GIVEN INFORMATION —
= = = =

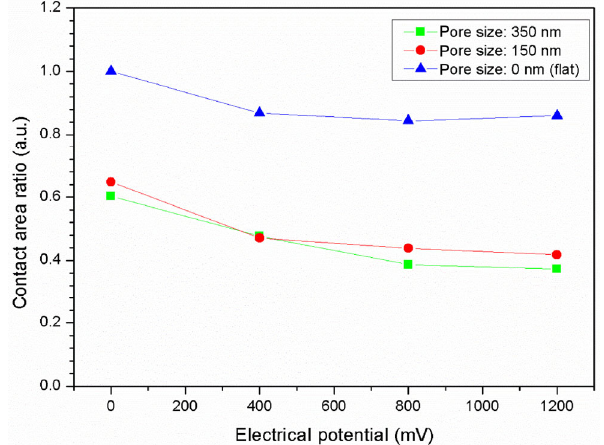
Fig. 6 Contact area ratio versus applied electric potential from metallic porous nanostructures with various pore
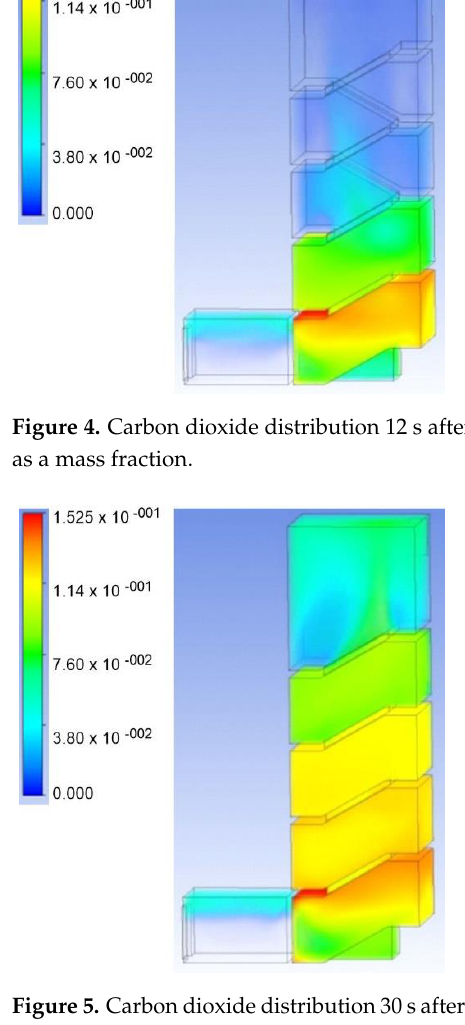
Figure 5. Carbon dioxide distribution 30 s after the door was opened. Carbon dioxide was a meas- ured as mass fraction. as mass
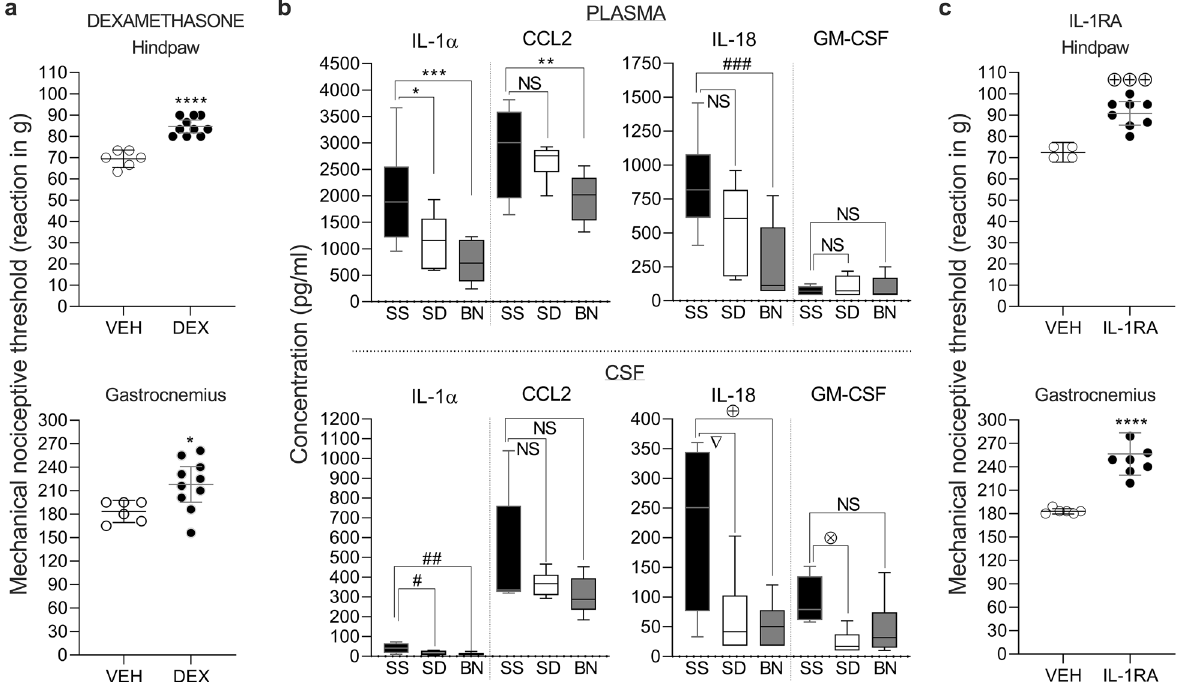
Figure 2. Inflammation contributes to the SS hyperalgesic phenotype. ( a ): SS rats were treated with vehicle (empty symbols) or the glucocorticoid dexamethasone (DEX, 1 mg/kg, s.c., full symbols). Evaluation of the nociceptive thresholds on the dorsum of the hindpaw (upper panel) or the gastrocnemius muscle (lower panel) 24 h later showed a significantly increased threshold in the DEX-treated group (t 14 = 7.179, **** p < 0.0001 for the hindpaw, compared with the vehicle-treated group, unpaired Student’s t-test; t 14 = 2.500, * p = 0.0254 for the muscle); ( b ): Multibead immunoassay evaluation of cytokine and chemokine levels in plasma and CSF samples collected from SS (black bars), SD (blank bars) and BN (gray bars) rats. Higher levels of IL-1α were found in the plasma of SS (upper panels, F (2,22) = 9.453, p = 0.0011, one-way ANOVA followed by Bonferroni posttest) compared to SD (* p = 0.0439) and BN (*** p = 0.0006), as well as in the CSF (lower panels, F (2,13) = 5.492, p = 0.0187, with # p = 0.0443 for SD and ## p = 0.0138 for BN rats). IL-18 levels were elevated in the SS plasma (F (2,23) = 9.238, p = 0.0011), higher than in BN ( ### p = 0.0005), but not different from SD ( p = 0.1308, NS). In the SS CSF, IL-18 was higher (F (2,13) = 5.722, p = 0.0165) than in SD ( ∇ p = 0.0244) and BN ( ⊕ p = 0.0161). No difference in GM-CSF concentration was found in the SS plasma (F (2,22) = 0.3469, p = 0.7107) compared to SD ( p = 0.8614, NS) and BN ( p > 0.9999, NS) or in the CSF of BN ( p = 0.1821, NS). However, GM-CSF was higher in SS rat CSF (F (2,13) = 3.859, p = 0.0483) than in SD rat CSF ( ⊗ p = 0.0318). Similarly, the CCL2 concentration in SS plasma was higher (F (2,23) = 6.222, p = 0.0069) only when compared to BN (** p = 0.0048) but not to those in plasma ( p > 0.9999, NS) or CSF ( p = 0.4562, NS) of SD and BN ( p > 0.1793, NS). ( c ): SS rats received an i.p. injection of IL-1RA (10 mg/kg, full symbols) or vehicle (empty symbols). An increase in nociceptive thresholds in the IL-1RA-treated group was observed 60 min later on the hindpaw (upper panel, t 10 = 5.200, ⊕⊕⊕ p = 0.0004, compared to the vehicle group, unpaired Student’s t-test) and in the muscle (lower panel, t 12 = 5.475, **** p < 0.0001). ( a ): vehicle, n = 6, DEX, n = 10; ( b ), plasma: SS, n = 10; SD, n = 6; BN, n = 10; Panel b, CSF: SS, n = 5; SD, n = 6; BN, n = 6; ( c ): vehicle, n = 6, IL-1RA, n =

= = = =

WHAT YOU ARE ASKED TO DO —
Retype the data above exactly; pictures are not part of the copy.

REPLY TO THE EXERCISE —
Fig. 6 Contact area ratio versus applied electric potential from metallic porous nanostructures with various pore
Figure 5. Carbon dioxide distribution 30 s after the door was opened. Carbon dioxide was a meas- ured as mass fraction. as mass
Figure 2. Inflammation contributes to the SS hyperalgesic phenotype. ( a ): SS rats were treated with vehicle (empty symbols) or the glucocorticoid dexamethasone (DEX, 1 mg/kg, s.c., full symbols). Evaluation of the nociceptive thresholds on the dorsum of the hindpaw (upper panel) or the gastrocnemius muscle (lower panel) 24 h later showed a significantly increased threshold in the DEX-treated group (t 14 = 7.179, **** p < 0.0001 for the hindpaw, compared with the vehicle-treated group, unpaired Student’s t-test; t 14 = 2.500, * p = 0.0254 for the muscle); ( b ): Multibead immunoassay evaluation of cytokine and chemokine levels in plasma and CSF samples collected from SS (black bars), SD (blank bars) and BN (gray bars) rats. Higher levels of IL-1α were found in the plasma of SS (upper panels, F (2,22) = 9.453, p = 0.0011, one-way ANOVA followed by Bonferroni posttest) compared to SD (* p = 0.0439) and BN (*** p = 0.0006), as well as in the CSF (lower panels, F (2,13) = 5.492, p = 0.0187, with # p = 0.0443 for SD and ## p = 0.0138 for BN rats). IL-18 levels were elevated in the SS plasma (F (2,23) = 9.238, p = 0.0011), higher than in BN ( ### p = 0.0005), but not different from SD ( p = 0.1308, NS). In the SS CSF, IL-18 was higher (F (2,13) = 5.722, p = 0.0165) than in SD ( ∇ p = 0.0244) and BN ( ⊕ p = 0.0161). No difference in GM-CSF concentration was found in the SS plasma (F (2,22) = 0.3469, p = 0.7107) compared to SD ( p = 0.8614, NS) and BN ( p > 0.9999, NS) or in the CSF of BN ( p = 0.1821, NS). However, GM-CSF was higher in SS rat CSF (F (2,13) = 3.859, p = 0.0483) than in SD rat CSF ( ⊗ p = 0.0318). Similarly, the CCL2 concentration in SS plasma was higher (F (2,23) = 6.222, p = 0.0069) only when compared to BN (** p = 0.0048) but not to those in plasma ( p > 0.9999, NS) or CSF ( p = 0.4562, NS) of SD and BN ( p > 0.1793, NS). ( c ): SS rats received an i.p. injection of IL-1RA (10 mg/kg, full symbols) or vehicle (empty symbols). An increase in nociceptive thresholds in the IL-1RA-treated group was observed 60 min later on the hindpaw (upper panel, t 10 = 5.200, ⊕⊕⊕ p = 0.0004, compared to the vehicle group, unpaired Student’s t-test) and in the muscle (lower panel, t 12 = 5.475, **** p < 0.0001). ( a ): vehicle, n = 6, DEX, n = 10; ( b ), plasma: SS, n = 10; SD, n = 6; BN, n = 10; Panel b, CSF: SS, n = 5; SD, n = 6; BN, n = 6; ( c ): vehicle, n = 6, IL-1RA, n =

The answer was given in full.